◆ Data section:
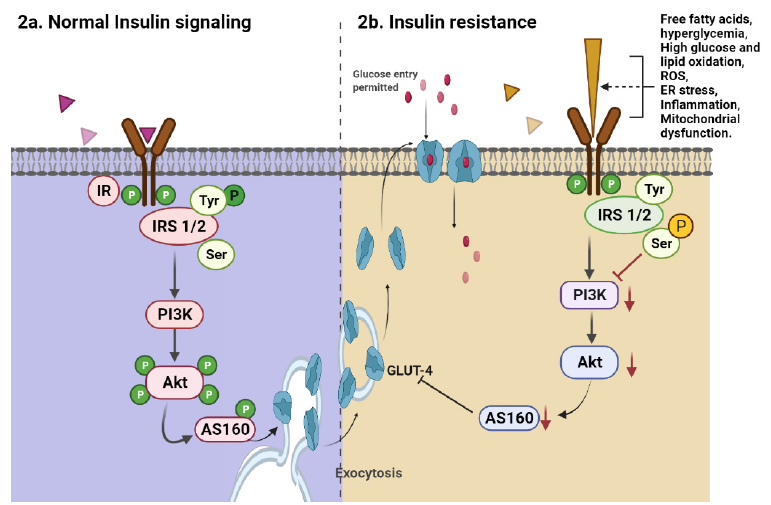
Figure 2. Molecular mechanism of action of insulin signalling under physiology and pathophysiological condition. Normal insulin signalling begins with insulin binding to the insulin receptor, then phosphorylation of the Tyr residue of IRS 1/2, and finally, activation of the PI3K and Akt enzymes ( a ). Activated Akt causes glucose translocation for oxidation by activating the GLUT4 transloaction proteins. In insulin resistance, instead of Tyr phosphorlation, serine residue phosphorlation after insulin binding to the insulin receptor leads to decreased activation of PI3K and Akt, resulting in decreased GLUTt4 translocation and glucose uptake. The red arrow indiactes IRS1/2 serine phosphorylation-mediated inhibition PI3K/Akt/AS160-mediated signalling that leads to insulin resistance due to various factors ( b ).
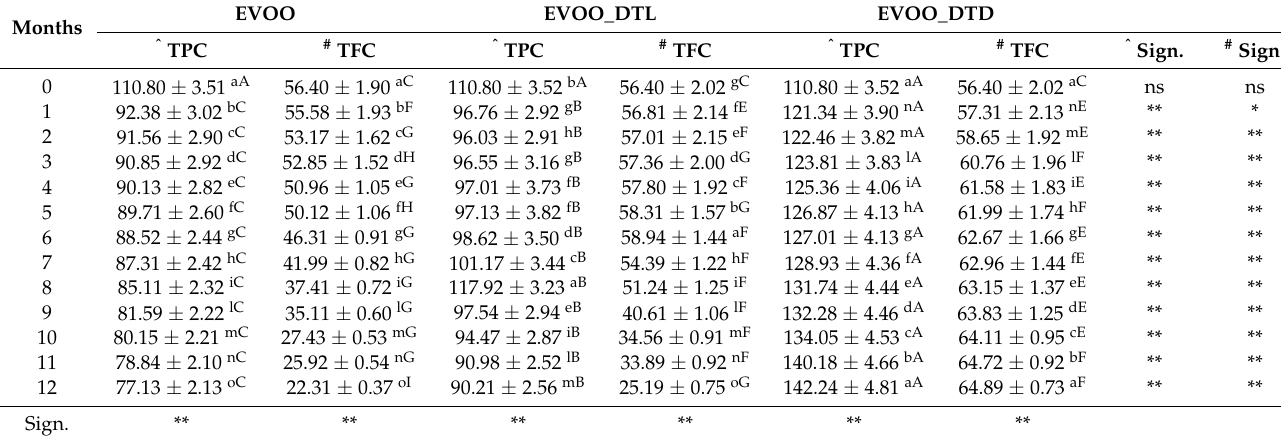
Table 6. TPC (mg CAE/g) and TFC (mg QE/g) content in EVOO, EVOO_DTD, and EVOO_DTL samples.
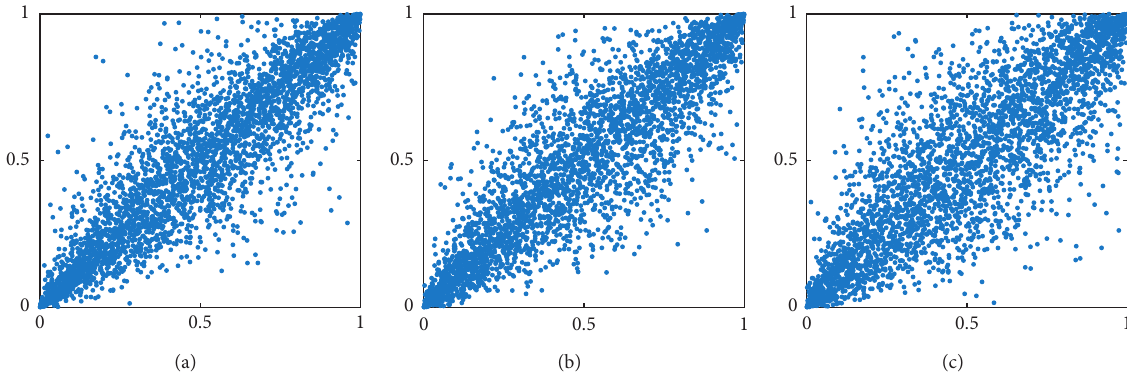
Figure 7: Bivariate scatter plots of uniform scores. (a) HSI-CEI. (b) HSI-CCI. (c) CEI-CCI.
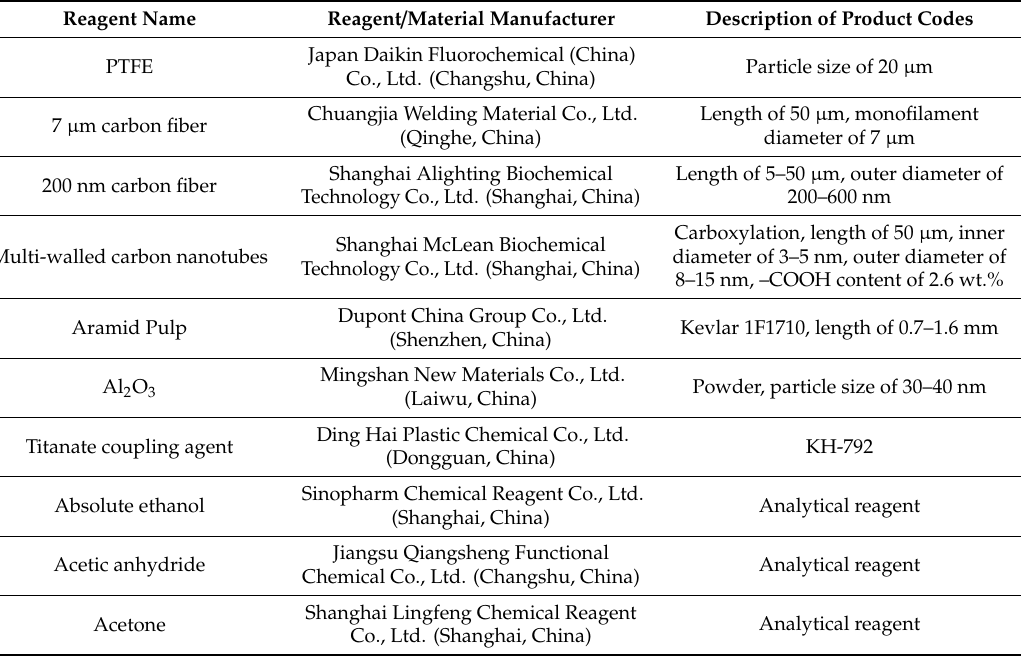
Table 1. Main reagents and materials used in the test.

◆ About this exercise: Return all material verbatim, pictures omitted.

◆ Completed exercise:
Figure 2. Molecular mechanism of action of insulin signalling under physiology and pathophysiological condition. Normal insulin signalling begins with insulin binding to the insulin receptor, then phosphorylation of the Tyr residue of IRS 1/2, and finally, activation of the PI3K and Akt enzymes ( a ). Activated Akt causes glucose translocation for oxidation by activating the GLUT4 transloaction proteins. In insulin resistance, instead of Tyr phosphorlation, serine residue phosphorlation after insulin binding to the insulin receptor leads to decreased activation of PI3K and Akt, resulting in decreased GLUTt4 translocation and glucose uptake. The red arrow indiactes IRS1/2 serine phosphorylation-mediated inhibition PI3K/Akt/AS160-mediated signalling that leads to insulin resistance due to various factors ( b ).
Table 6. TPC (mg CAE/g) and TFC (mg QE/g) content in EVOO, EVOO_DTD, and EVOO_DTL samples.
Figure 7: Bivariate scatter plots of uniform scores. (a) HSI-CEI. (b) HSI-CCI. (c) CEI-CCI.
Table 1. Main reagents and materials used in the test.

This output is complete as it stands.